[SciPy-dev] gui_thread and chaco under Linux
Prabhu Ramachandran
prabhu at aero.iitm.ernet.in
Wed Oct 8 13:49:05 EDT 2003
>>>>> "PP" == Pearu Peterson <pearu at scipy.org> writes:
[snip]
>> wrapped_class = gui_thread.register(some_wx_python_class)
>>
>> Then you create wrapped_class instances as you would create
>> some_wx_python_class and it should work (in theory).
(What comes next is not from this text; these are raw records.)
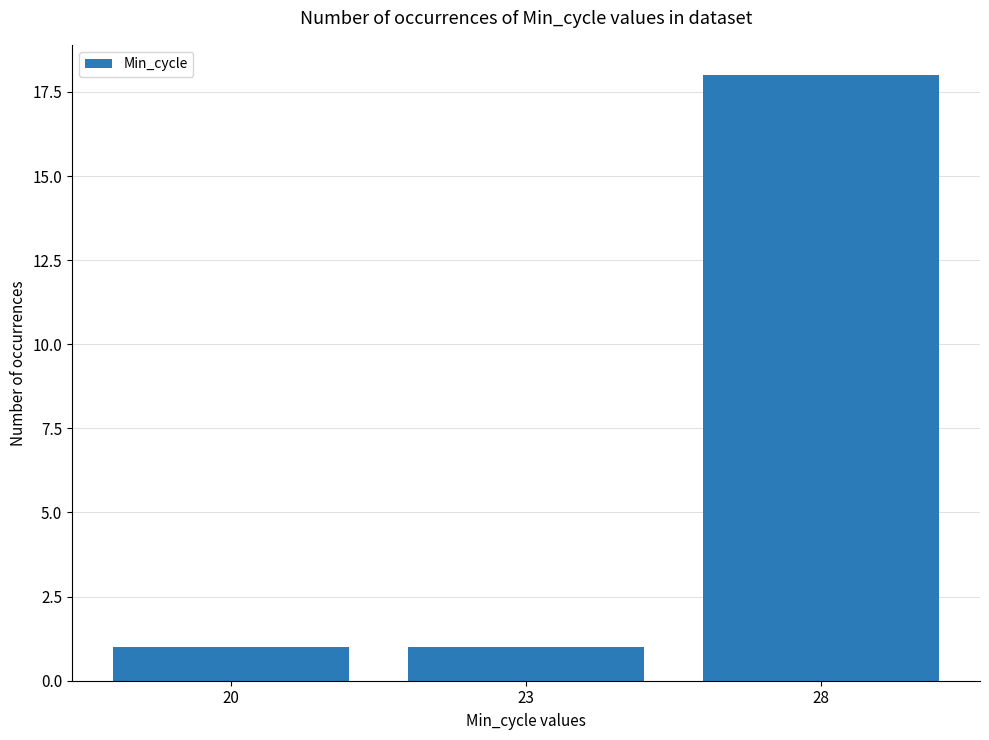

What is the difference between the maximum and minimum values?

17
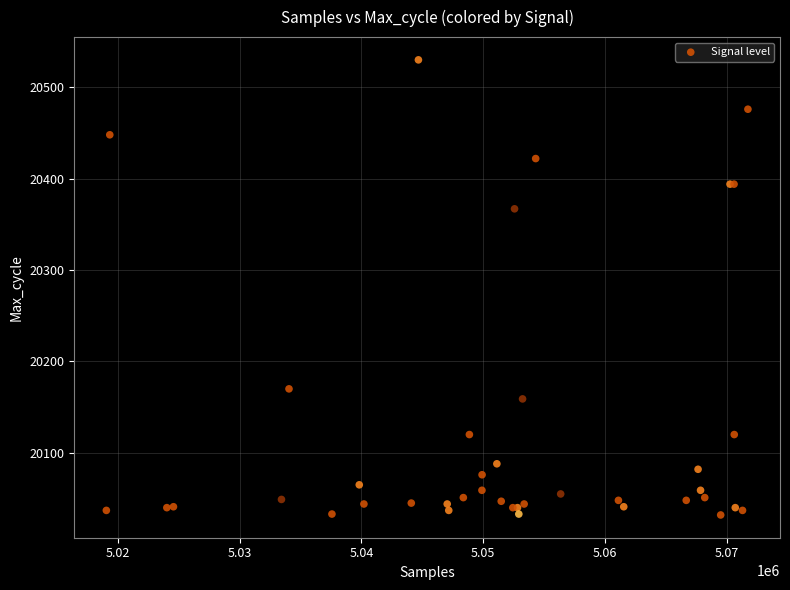

What Y value in the scatter plot is closest to 20281?

20367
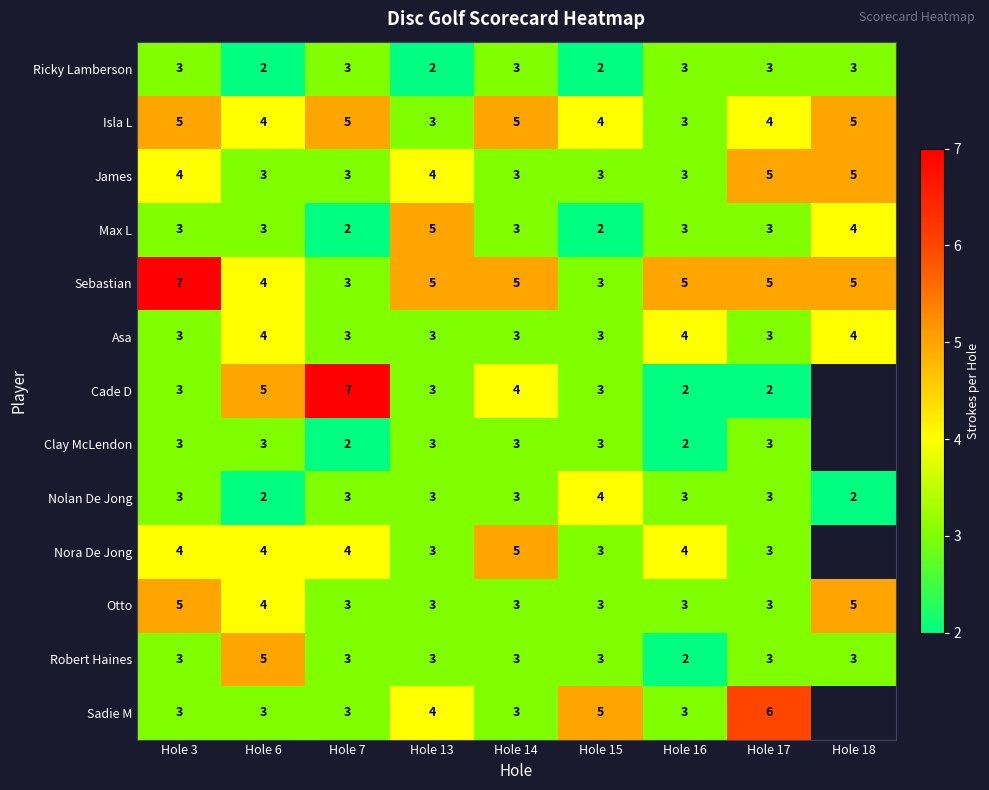

What is the difference between the highest and lowest values at Hole 14?

2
PP> This will not work for chaco anymore because chaco executes
PP> wxPython functions during chaco.wxplt import.
OK. :(
>> I can't test this because I cannot run chaco anymore. kiva no
>> longer builds under gcc 2.95.4. :(
PP> Yes. In fact, this triggered me to upgrade gcc on my debian
PP> system. It turned out to be quite painless, now I have
PP> gcc-2.95 gcc-3.2 gcc-3.3
PP> nicely co-existing on my system. You could try the same ^K
PP> ;-)
Well, I'm running Woody (stable) so all I have is gcc-3.0 which I've
heard has bugs. testing and unstable are too unstable for me at the
moment.
>> Admittedly, the gui_thread approach is a hack and has
>> limitations but it used to work pretty OK. Eric was talking
>> about a better approach that IIRC is similar to your approach
>> (1). As you notice its a non-trivial job and AFAIK no one has
>> yet had a stab at it.
PP> I took this challenge and here are intermediate results:
>>>> from parallel_exec import ParallelExec pexec=ParallelExec() #
[snip]
>>>> app.shutdown()
PP> that is, I can already use chaco from my Linux prompt! And I
PP> have made no changes to chaco for that. The next step is to
PP> make
Nice. This looks to be similar to the code written for Gtk by
someone. IIRC it was available on ASPN.
>>>> from chaco.wxplt import * plot([1,2])
PP> safe...
I'd think you'd need to modify or wrap around wxPython itself to get
this to work that transparently or you'd need to do something similar
to gui_thread.
Actually it looks like this could be easy to hack into wxPython. Most
of wxPython's work is done inside of a call to apply. So if we
quietly replace apply inside wxPython's namespace with a massaged
apply that calls the real apply in the right thread, I think we should
be all set. This is a hack but if its this easy I guess Robin could
be convinced to add cleaner support for it.
orig_apply = apply
def apply(o, *args, **kwargs):
pexec('orig_apply(o, *args, **kwargs)')
I don't know if this will work with pexec the way its implemented
currently but I think you get what I'm trying to say here.